House Speaker Nancy Pelosi, D-Calif., followed Schumer, saying, “We’re here to condemn what the president did.”

Image: US-POLITICS-CONGRESS-HEALTH
House Speaker Nancy Pelosi, flanked by Senator Jeanne Shaheen, D-NH, and Senate Minority Leader Chuck Schumer, speaks in front of the Supreme Court on April 2, 2019.Mandel Ngan / AFP - Getty Images

The Trump administration, she added, does “not believe in public policy that affects the good health of the American people.”

The House is scheduled to vote Wednesdayon a resolution that would condemn the Trump administration's "legal campaign to take away Americans' health care."

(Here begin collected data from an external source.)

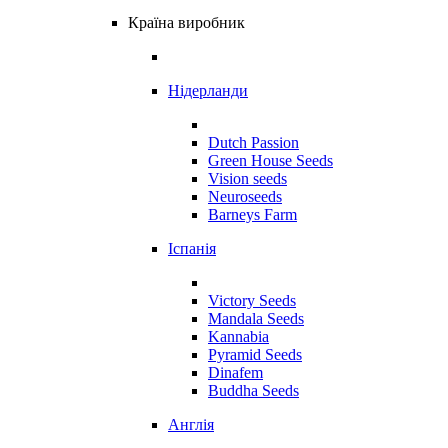
Країна виробник
Нідерланди
Dutch Passion
Green House Seeds
Vision seeds
Neuroseeds
Barneys Farm
Іспанія
Victory Seeds
Mandala Seeds
Kannabia
Pyramid Seeds
Dinafem
Buddha Seeds
Англія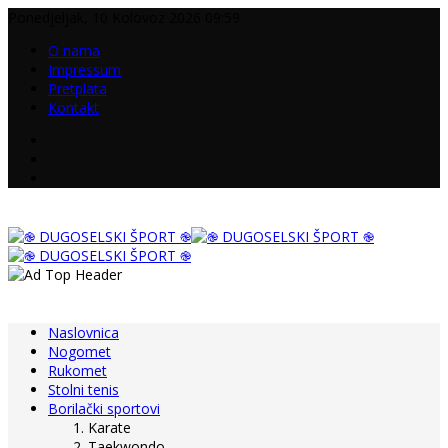
Ponedjeljak, 10 Kolovoz 2026 09:59
O nama
Impressum
Pretplata
Kontakt
Naslovnica
Nogomet
Rukomet
Stolni tenis
Borilački sportovi
Karate
Taekwondo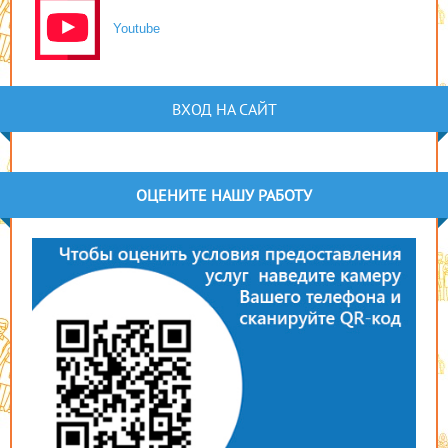
Youtube
ВХОД НА САЙТ
ОЦЕНИТЕ НАШУ РАБОТУ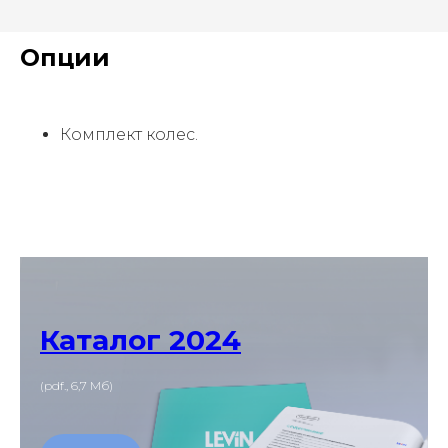
Опции
Комплект колес.
Каталог 2024
(pdf., 6,7 Мб)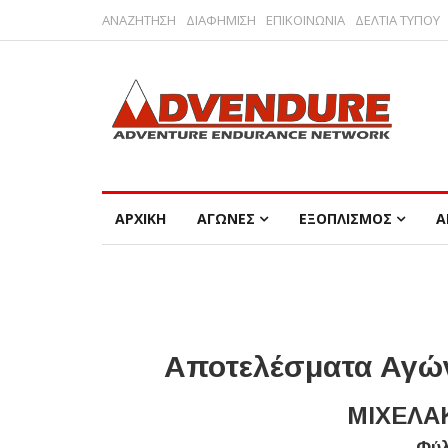
ΑΝΑΖΗΤΗΣΗ
ΔΙΑΦΗΜΙΣΗ
ΕΠΙΚΟΙΝΩΝΙΑ
ΔΕΛΤΙΑ ΤΥΠΟΥ
ΑΡΧΙΚΗ
ΑΓΩΝΕΣ
ΕΞΟΠΛΙΣΜΟΣ
Α
Αποτελέσματα Αγών
ΜΙΧΕΛΑ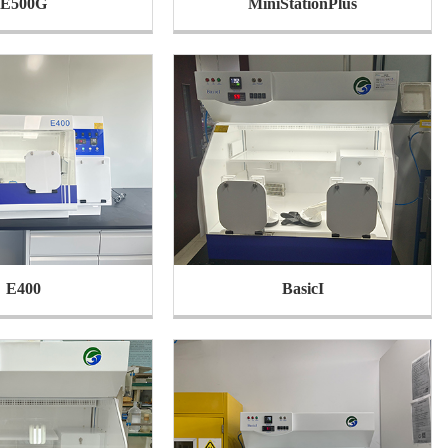
E500G
MiniStationPlus
E400
BasicI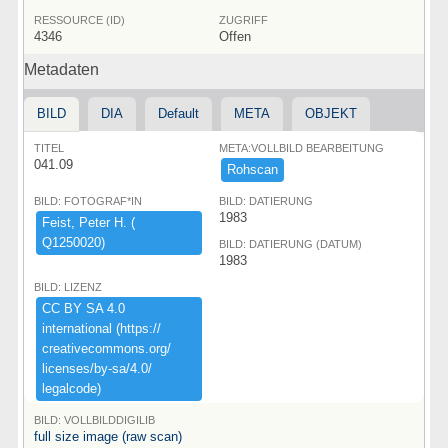
RESSOURCE (ID)
ZUGRIFF
4346
Offen
Metadaten
BILD
DIA
Default
META
OBJEKT
TITEL
META:VOLLBILD BEARBEITUNG
041.09
Rohscan
BILD: FOTOGRAF*IN
BILD: DATIERUNG
1983
Feist,​ ​Peter ​H.​ ​(​
Q1250020)​
BILD: DATIERUNG (DATUM)
1983
BILD: LIZENZ
CC ​BY ​SA ​4.​0 ​
international ​(​https:​/​/​
creativecommons.​org/​
licenses/​by-​sa/​4.​0/​
legalcode)​
BILD: VOLLBILDDIGILIB
full size image (raw scan)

After Pelosi and Schumer spoke, White House Press Secretary Sarah Sanders told reporters at the White House that Trump "wants to work with Congress” on health care, but that his priorities on a proposal to be voted on in the next Congress would include protecting preexisting conditions and lowering costs.

Democrats, she said, “want a total government takeover of healthcare.”

Trump's latest move on health care had appeared to catch Republicans off guard.

Earlier Tuesday, Sen. Susan Collins, R-Maine, told reporters that the Department of Justice had "erred in not defending the law" and that she hoped the courts would uphold the Affordable Care Act.

"What would be the worst of all worlds would be to have a gap that would leave millions of Americans without insurance, that would cut the Medicaid expansion program, and hurt our rural hospitals and other medical providers. So a gap is the worst of all worlds," she said.

Senate Majority Leader Mitch McConnell, R-Ky., for his part, has said the White House would be the big player in the latest health care battle, while Senate Finance Committee Chairman Chuck Grassley, R-Iowa, said last week his committee did not have plans to move forward with health care legislation.

After making the repeal and replacement of the Affordable Care Act central to campaigning over the past decade, Republicans were unable to do such when they had control of the White House, Senate and House during the first two years of Trump's presidency.

With health care polling as a top issue for voters in the 2018 midterms, Democrats were able to win control of the House by flipping 40 GOP-controlled seats.